Go to the line containing "root of tail: (310, 244)" in the records below. Repeat it and the lines after it exactly, all the way to the end.

---

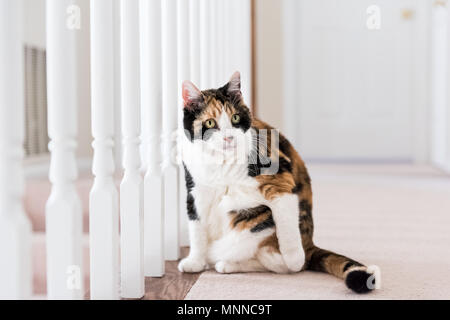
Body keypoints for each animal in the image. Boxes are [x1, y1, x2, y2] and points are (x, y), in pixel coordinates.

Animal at [178, 72, 378, 292]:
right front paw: (195, 262)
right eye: (210, 123)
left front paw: (294, 258)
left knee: (275, 264)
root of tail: (310, 244)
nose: (229, 138)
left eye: (235, 118)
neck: (221, 163)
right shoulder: (196, 191)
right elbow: (196, 228)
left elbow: (287, 226)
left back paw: (230, 264)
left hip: (260, 226)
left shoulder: (281, 181)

---

**TASK ANSWER:**
root of tail: (310, 244)
nose: (229, 138)
left eye: (235, 118)
neck: (221, 163)
right shoulder: (196, 191)
right elbow: (196, 228)
left elbow: (287, 226)
left back paw: (230, 264)
left hip: (260, 226)
left shoulder: (281, 181)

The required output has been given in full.